紫村先生は、冷蔵庫から取り出した缶ビールを取り出し、飲みながら話す。


「はい。あ、その確認なんですけど。」


「何?」


「俺たち保持者サバイバーは、人々の恐怖や不安から生まれる怪物 イドラム とグローリーを使って戦う。というわけですよね?」


「あぁ、そうだな。……このビール不味いな。」


(このひと、聞いてる…?大丈夫だよな…)


「その、そこで花凛の父親の話が絡む理由がわからないんですが。」


与えられた情報を頭の中で整理しながらも、見えてこない関連性に、優希は、疑問を抱いた。

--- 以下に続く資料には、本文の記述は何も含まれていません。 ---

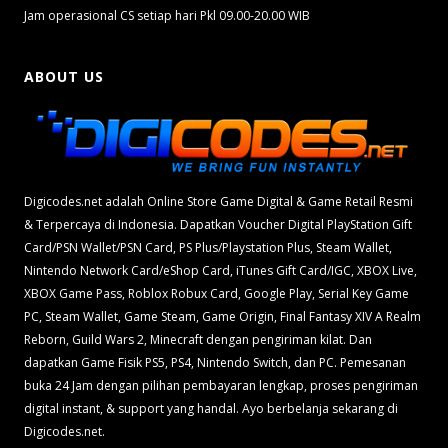
Jam operasional CS setiap hari Pkl 09.00-20.00 WIB
ABOUT US
Digicodes.net adalah Online Store Game Digital & Game Retail Resmi
& Terpercaya di Indonesia. Dapatkan Voucher Digital PlayStation Gift
Card/PSN Wallet/PSN Card, PS Plus/Playstation Plus, Steam Wallet,
Nintendo Network Card/eShop Card, iTunes Gift Card/IGC, XBOX Live,
XBOX Game Pass, Roblox Robux Card, Google Play, Serial Key Game
PC, Steam Wallet, Game Steam, Game Origin, Final Fantasy XIV A Realm
Reborn, Guild Wars 2, Minecraft dengan pengiriman kilat. Dan
dapatkan Game Fisik PS5, PS4, Nintendo Switch, dan PC. Pemesanan
buka 24 Jam dengan pilihan pembayaran lengkap, proses pengiriman
digital instant, & support yang handal. Ayo berbelanja sekarang di
Digicodes.net.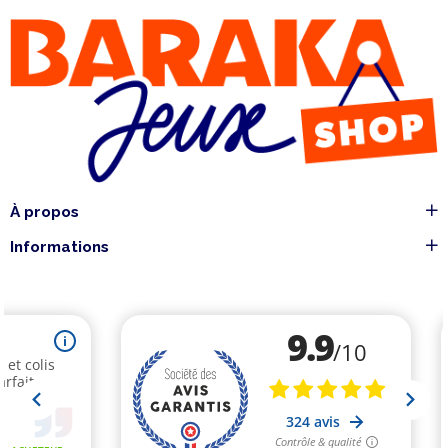
À propos
Informations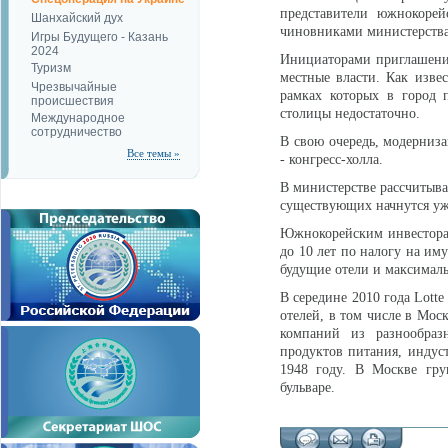
представители южнокорей
Шанхайский дух
чиновниками министерства
Игры Будущего - Казань
2024
Инициаторами приглашени
Туризм
местные власти. Как изв
Чрезвычайные
рамках которых в город 
происшествия
столицы недостаточно.
Международное
сотрудничество
В свою очередь, модерниз
Все темы »
- конгресс-холла.
В министерстве рассчитыва
существующих начнутся уже
Южнокорейским инвесторам
до 10 лет по налогу на им
будущие отели и максимал
В середине 2010 года Lotte
отелей, в том числе в Мос
компаний из разнообразн
продуктов питания, индуст
1948 году. В Москве гру
бульваре.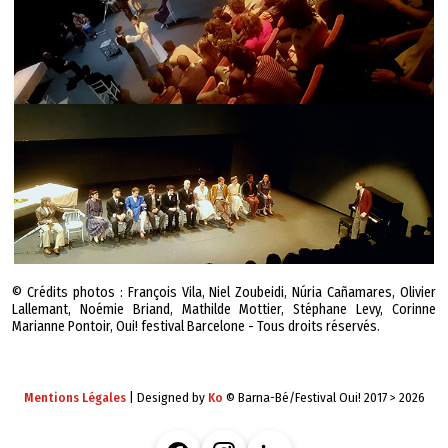
© Crédits photos : François Vila, Niel Zoubeidi, Núria Cañamares, Olivier
Lallemant, Noémie Briand, Mathilde Mottier, Stéphane Levy, Corinne
Marianne Pontoir, Oui! festival Barcelone - Tous droits réservés.
Mentions Légales
| Designed by
Ko
© Barna-Bé/Festival Oui! 2017 > 2026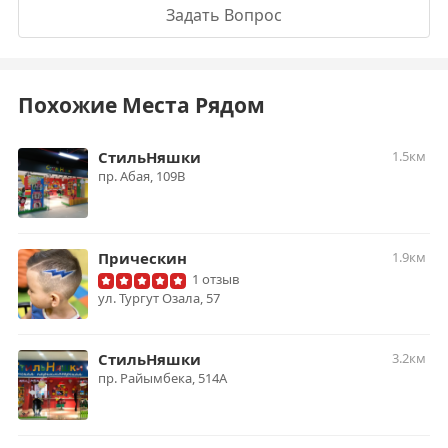
Задать Вопрос
Похожие Места Рядом
СтильНяшки
1.5км
​пр. Абая, 109В ​
Прическин
1.9км
1 отзыв
ул. ​Тургут Озала, 57
СтильНяшки
3.2км
пр. Райымбека, 514А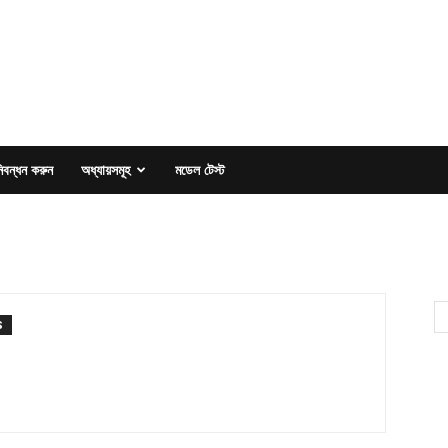
িবন্ধন করুন
অধ্যায়সমূহ
মডেল টেস্ট
S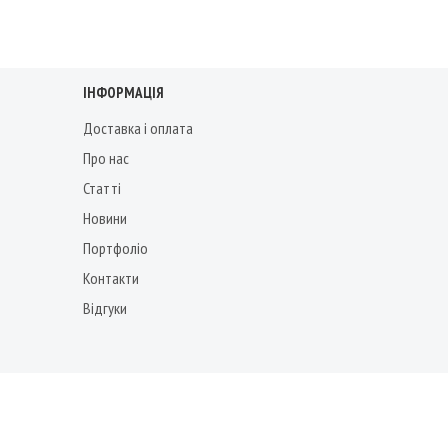
ІНФОРМАЦІЯ
Доставка і оплата
Про нас
Статті
Новини
Портфоліо
Контакти
Відгуки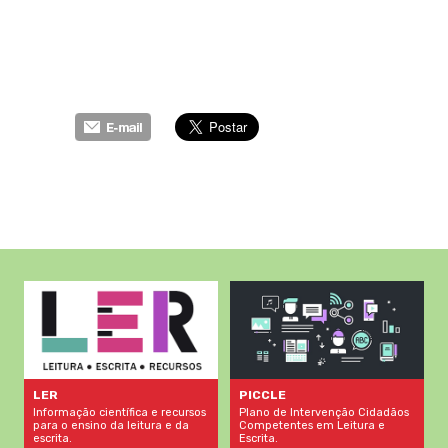
LER
PICCLE
Informação científica e recursos
Plano de Intervenção Cidadãos
para o ensino da leitura e da
Competentes em Leitura e
escrita.
Escrita.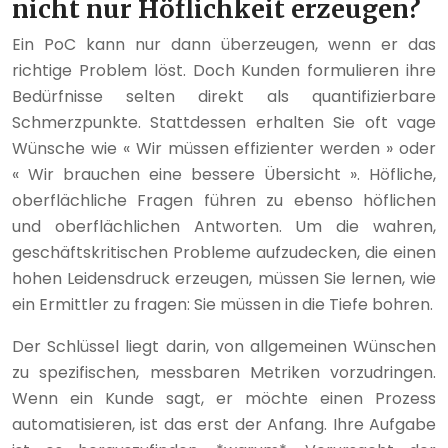
nicht nur Höflichkeit erzeugen?
Ein PoC kann nur dann überzeugen, wenn er das
richtige Problem löst. Doch Kunden formulieren ihre
Bedürfnisse selten direkt als quantifizierbare
Schmerzpunkte. Stattdessen erhalten Sie oft vage
Wünsche wie « Wir müssen effizienter werden » oder
« Wir brauchen eine bessere Übersicht ». Höfliche,
oberflächliche Fragen führen zu ebenso höflichen
und oberflächlichen Antworten. Um die wahren,
geschäftskritischen Probleme aufzudecken, die einen
hohen Leidensdruck erzeugen, müssen Sie lernen, wie
ein Ermittler zu fragen: Sie müssen in die Tiefe bohren.
Der Schlüssel liegt darin, von allgemeinen Wünschen
zu spezifischen, messbaren Metriken vorzudringen.
Wenn ein Kunde sagt, er möchte einen Prozess
automatisieren, ist das erst der Anfang. Ihre Aufgabe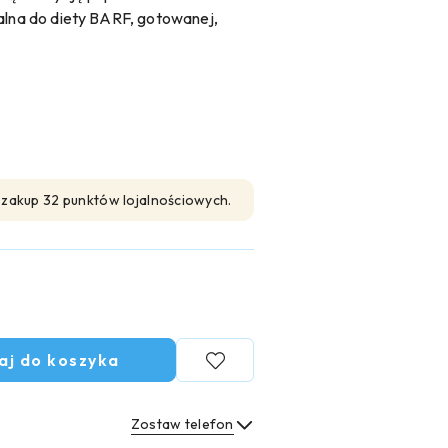
ealna do diety BARF, gotowanej,
n zakup 32 punktów lojalnościowych.
aj do koszyka
Zostaw telefon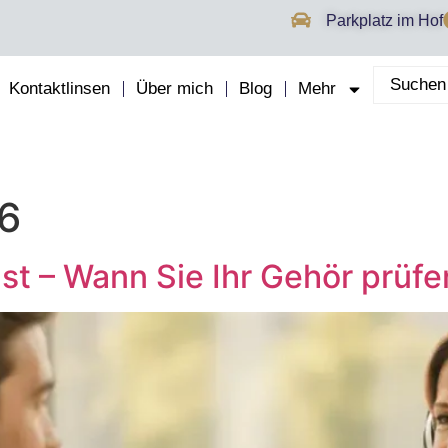
Parkplatz im Hof
Kontaktlinsen
Über mich
Blog
Mehr
6
t – Wann Sie Ihr Gehör prüfen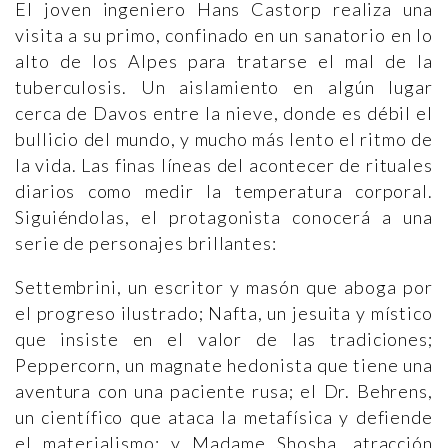
El joven ingeniero Hans Castorp realiza una
visita a su primo, confinado en un sanatorio en lo
alto de los Alpes para tratarse el mal de la
tuberculosis. Un aislamiento en algún lugar
cerca de Davos entre la nieve, donde es débil el
bullicio del mundo, y mucho más lento el ritmo de
la vida. Las finas líneas del acontecer de rituales
diarios como medir la temperatura corporal.
Siguiéndolas, el protagonista conocerá a una
serie de personajes brillantes:
Settembrini, un escritor y masón que aboga por
el progreso ilustrado; Nafta, un jesuita y místico
que insiste en el valor de las tradiciones;
Peppercorn, un magnate hedonista que tiene una
aventura con una paciente rusa; el Dr. Behrens,
un científico que ataca la metafísica y defiende
el materialismo; y Madame Shosha, atracción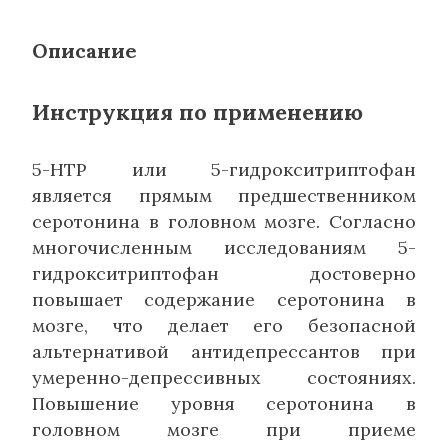
Описание
Инструкция по применению
5-HTP или 5-гидрокситриптофан
является прямым предшественником
серотонина в головном мозге. Согласно
многочисленным исследованиям 5-
гидрокситриптофан достоверно
повышает содержание серотонина в
мозге, что делает его безопасной
альтернативой антидепрессантов при
умеренно-депрессивных состояниях.
Повышение уровня серотонина в
головном мозге при приеме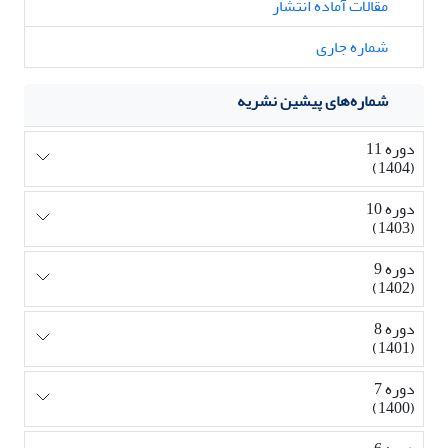
مقالات آماده انتشار
شماره جاری
شماره‌های پیشین نشریه
دوره 11
(1404)
دوره 10
(1403)
دوره 9
(1402)
دوره 8
(1401)
دوره 7
(1400)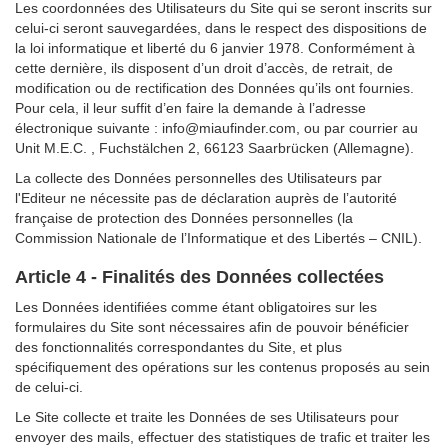
Les coordonnées des Utilisateurs du Site qui se seront inscrits sur
celui-ci seront sauvegardées, dans le respect des dispositions de
la loi informatique et liberté du 6 janvier 1978. Conformément à
cette dernière, ils disposent d’un droit d’accès, de retrait, de
modification ou de rectification des Données qu’ils ont fournies.
Pour cela, il leur suffit d’en faire la demande à l’adresse
électronique suivante : info@miaufinder.com, ou par courrier au
Unit M.E.C. , Fuchstälchen 2, 66123 Saarbrücken (Allemagne).
La collecte des Données personnelles des Utilisateurs par
l'Editeur ne nécessite pas de déclaration auprès de l’autorité
française de protection des Données personnelles (la
Commission Nationale de l’Informatique et des Libertés – CNIL).
Article 4 - Finalités des Données collectées
Les Données identifiées comme étant obligatoires sur les
formulaires du Site sont nécessaires afin de pouvoir bénéficier
des fonctionnalités correspondantes du Site, et plus
spécifiquement des opérations sur les contenus proposés au sein
de celui-ci.
Le Site collecte et traite les Données de ses Utilisateurs pour
envoyer des mails, effectuer des statistiques de trafic et traiter les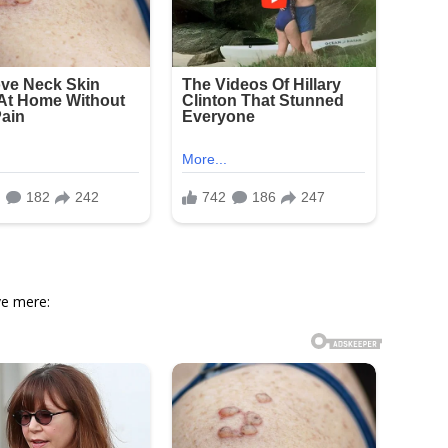
ve mere: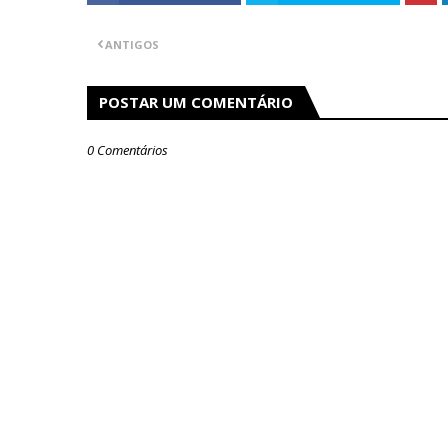
ANTIGOS
POSTAR UM COMENTÁRIO
0 Comentários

「なんだ。それは話してなかったのか?むしろ、使い魔になら目的を最初に伝えるべきだろ。」


「あ、そうだったわね。忘れてたわ。」


花凛は、手をポンっと当て、唇の端を持ち上げ、目を細くする。美しい顔つきの彼女がさらに美しさを増す。しかし、その美しさはどこか作り物のようで。


(な、なんだ?この恐怖は。この笑顔はどこかおかしい…!)


立つ鳥肌を悟られぬように、手で抑えながら花凛と立ち向かう。





「私のお父様 花斬かざんを殺したのは保持者サバイバーを取りまとめる、アンセスター協会の長。容姿も名前もわかっていない。 ”残虐王”と呼ばれた男を殺すこと。それが私の復讐。それが私の叛逆。」